Sh2-86 Emission Nebula (H-alpha)

Sh2-86 8hr Ha Jul-Aug 2014

Click image for full size version

August 10 2014
“Best of Monochrome”, Journal of the Royal Astronomical Society of Canada, December 2014

For the last several months I have been shooting faint objects from the Sharpless catalogue.  This image (and this colour version) shows the very interesting Sh2-86 (aka NGC6820), a large emission in Vulpecula (the Little Fox).  The roundish central nebula is about the size of the full moon on the sky.  The star cluster in the middle of the nebula is NGC6823, and the stars at its centre are around 2 million years old.  The outer cluster stars are likely younger.  The dark finger-like structure is thought to be caused by erosion in the nebula’s gas and dust caused by radiation from nearby stars.  There are similar structures in the Eagle Nebula, sometimes called “The Pillars of Creation.”  To give a sense of scale to this image, the open cluster is about 50 light years across, and both cluster and nebula are about 6000 light years away.

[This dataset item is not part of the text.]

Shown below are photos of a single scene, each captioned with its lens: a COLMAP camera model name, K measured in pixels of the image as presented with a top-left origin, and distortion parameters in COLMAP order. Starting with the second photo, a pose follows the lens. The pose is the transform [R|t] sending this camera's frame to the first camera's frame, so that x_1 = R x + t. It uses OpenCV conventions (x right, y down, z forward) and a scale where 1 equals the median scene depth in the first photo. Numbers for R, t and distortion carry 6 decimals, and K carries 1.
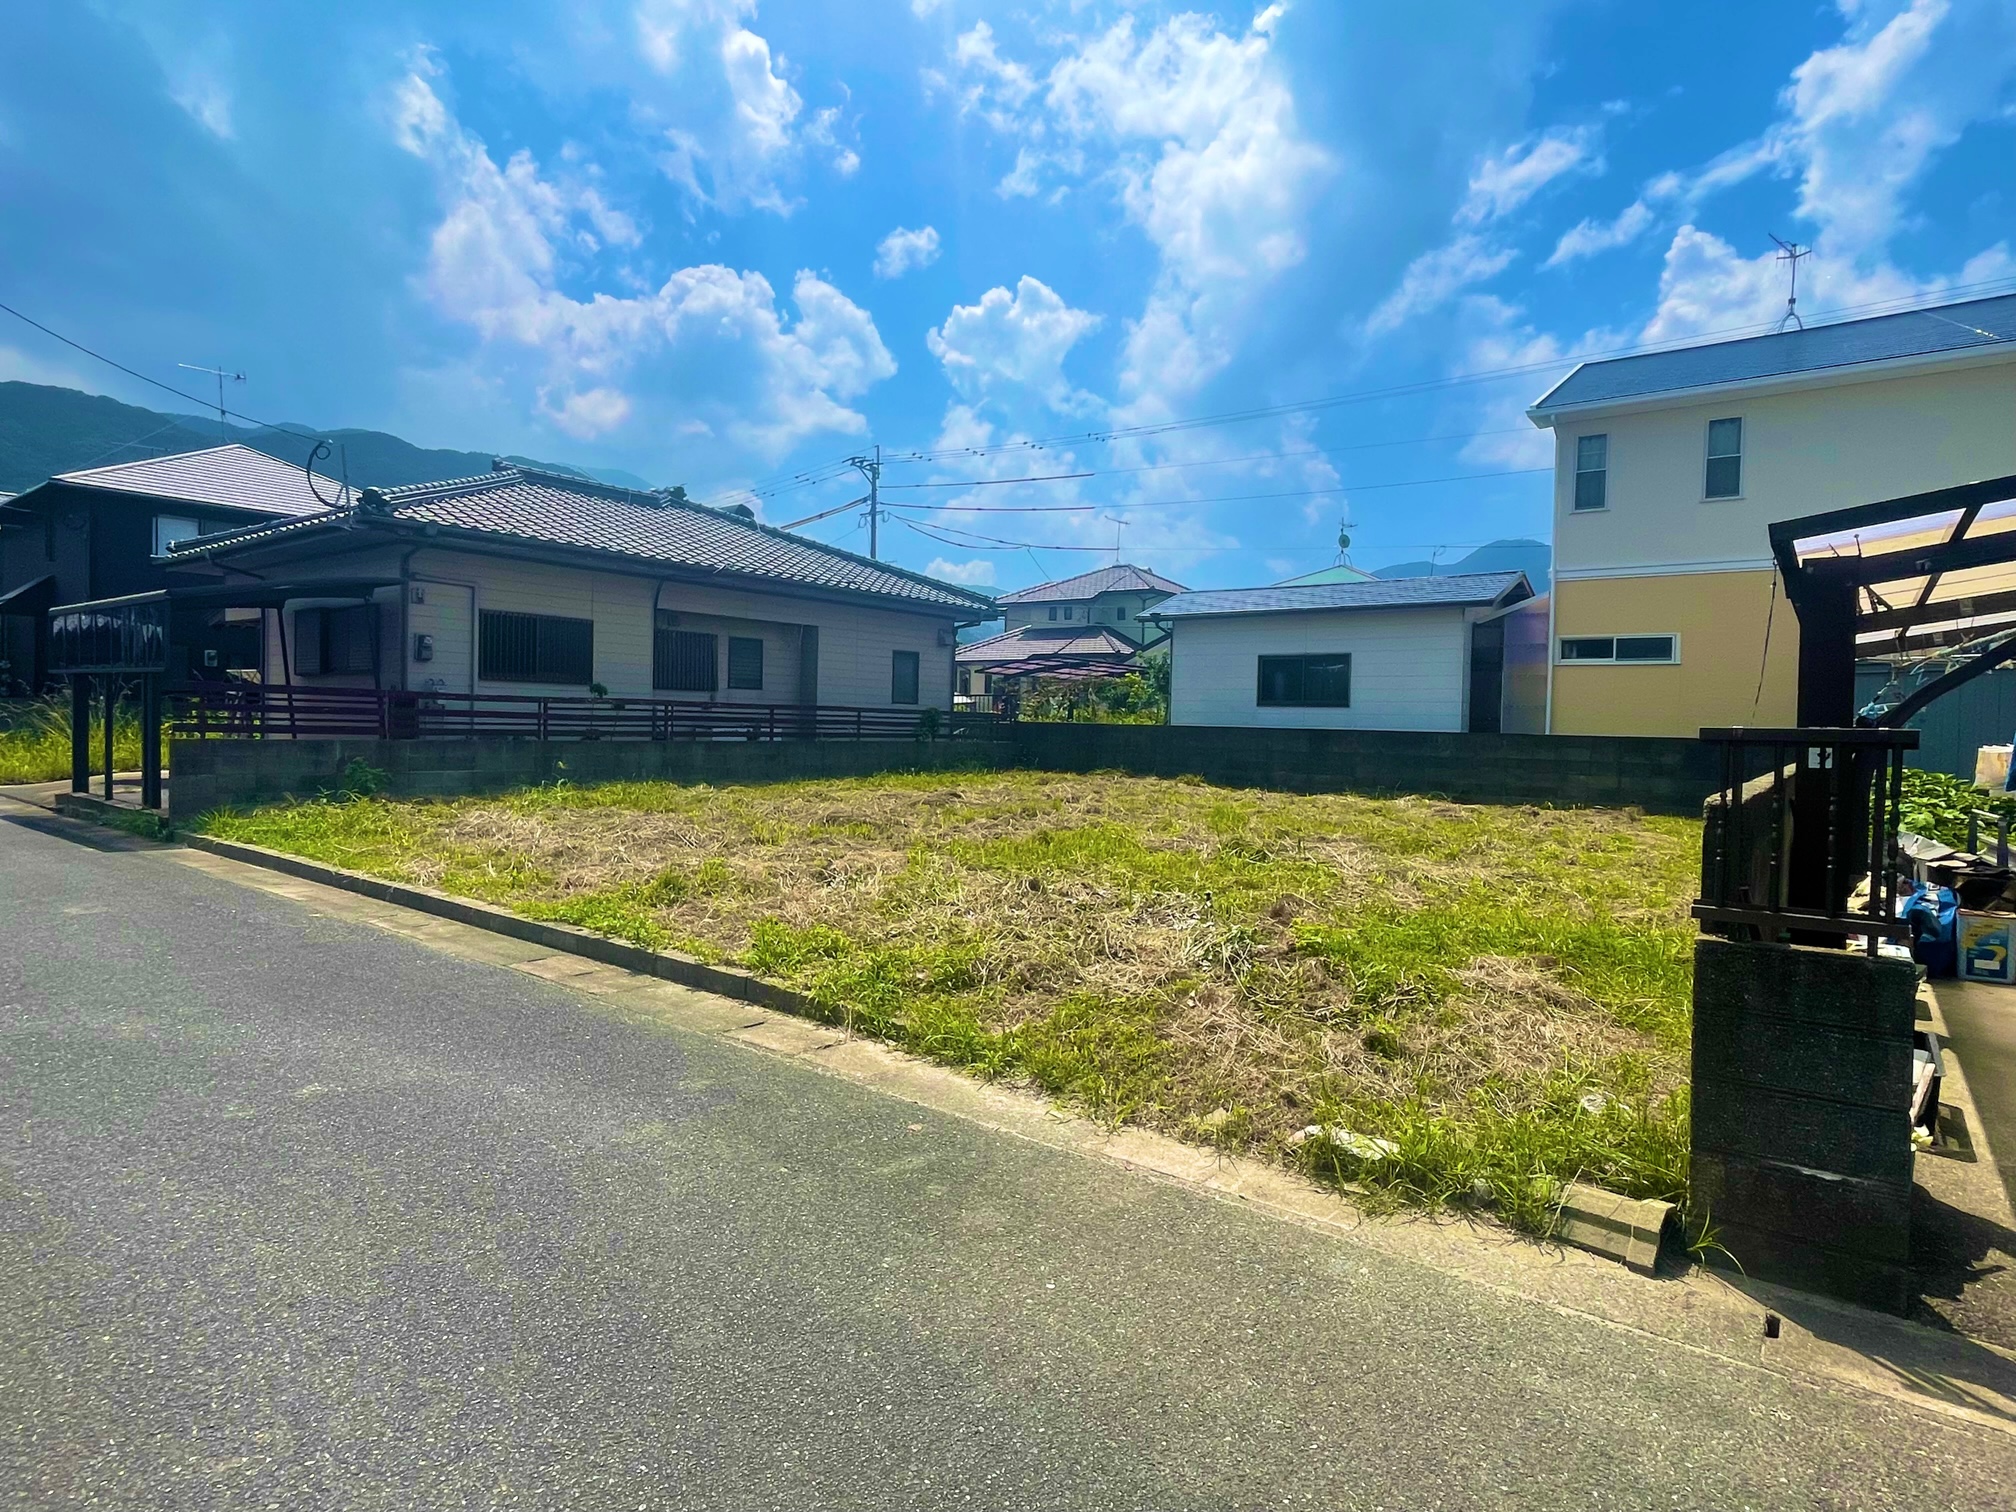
lens RADIAL K [[1077.6, 0, 1008.0], [0, 1077.6, 756.0], [0, 0, 1]] dist [-0.000091, -0.000313]
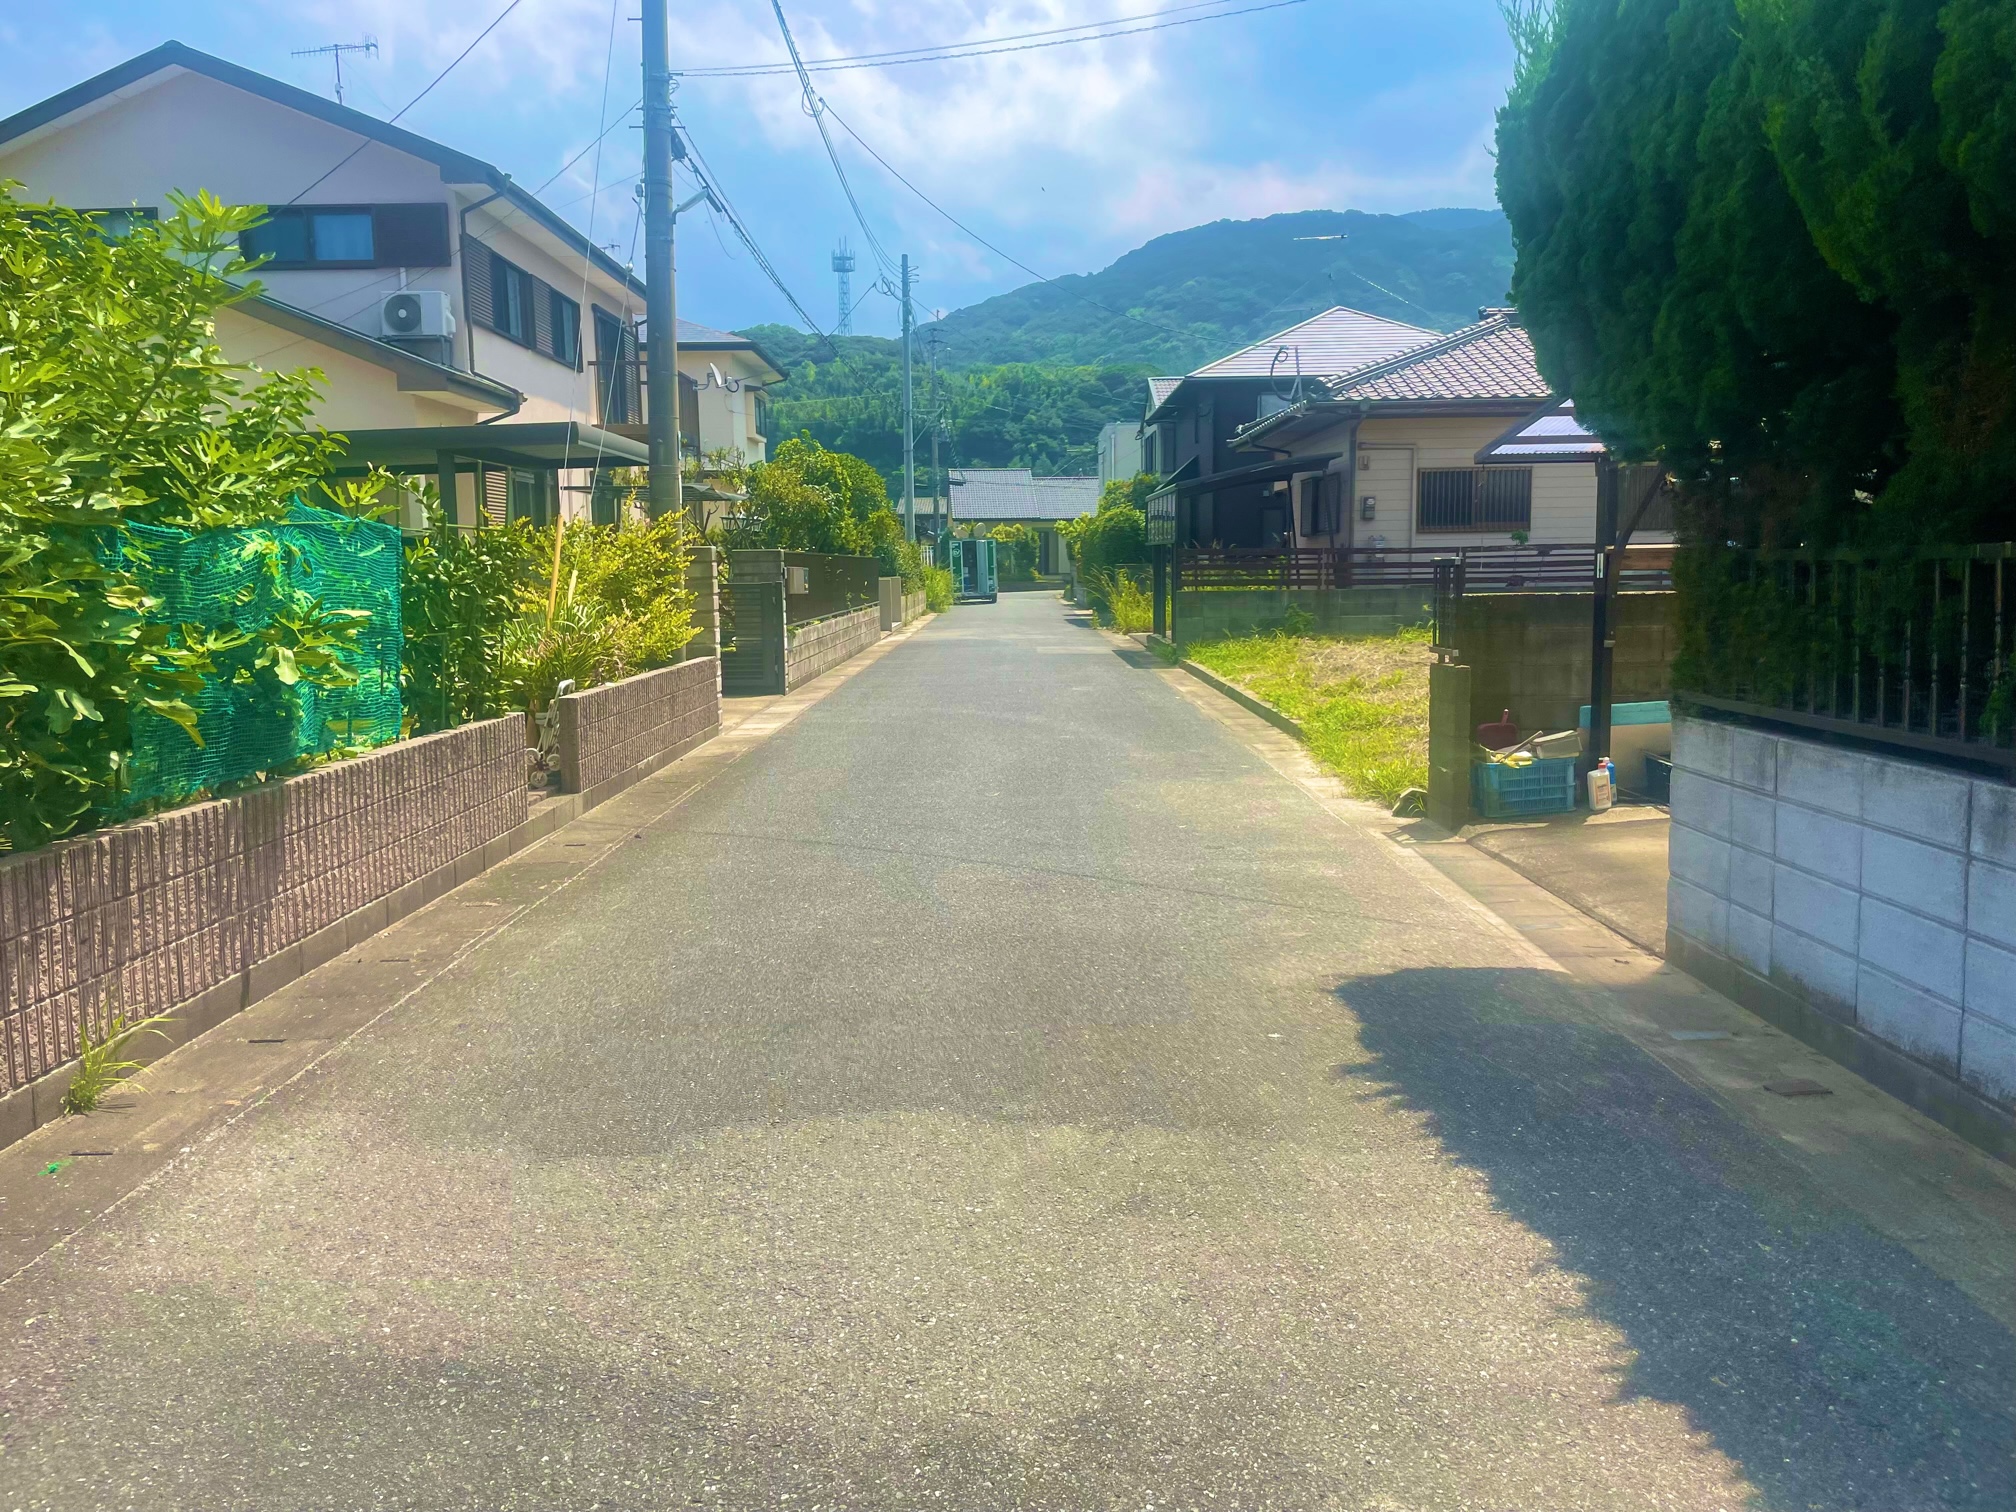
lens RADIAL K [[1567.2, 0, 1008.0], [0, 1567.2, 756.0], [0, 0, 1]] dist [0.051817, -0.000002]
pose [[0.612912, 0.060761, -0.787811, 0.499611], [0.004703, 0.996741, 0.080535, 0.022568], [0.790137, -0.053066, 0.610629, -0.302390]]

This image is an example of what can be achieved even under a nearly full moon using narrowband filters.  See my article on imaging in moonlight for more information.

Tekkies:

Acquisition in Maxim DL. All pre-processing and processing in PixInsight.  Acquired from my SkyShed in Guelph, ON.   SBIG STL-11000 with Baader HaRGB filters.  10″ ASA @ f/6.8 on a Paramount MX.  Guiding with SV-80 80 mm f/6 refractor and cameras Remote Guide Head.  Imaging runs were scripted using CCDCommander.   Moon near full.  Transparency and seeing excellent.

42x10m + 3x20m Ha (total – 8 hr)

The batch pre-processing script was used to calibrate, register and combine the frames.  The image was cropped and background corrected with DBE.  Deconvolution was applied followed by HistogramTransformation, ACNDR (small scale), another HistogramTransformation, and ACDNR (large scale noise on the darkest areas of the image).  The DarkStructureEnhance script was then applied ith default settings, except amount was reduced to 0.25.  Image scale is 1.1 arcsec/pixel.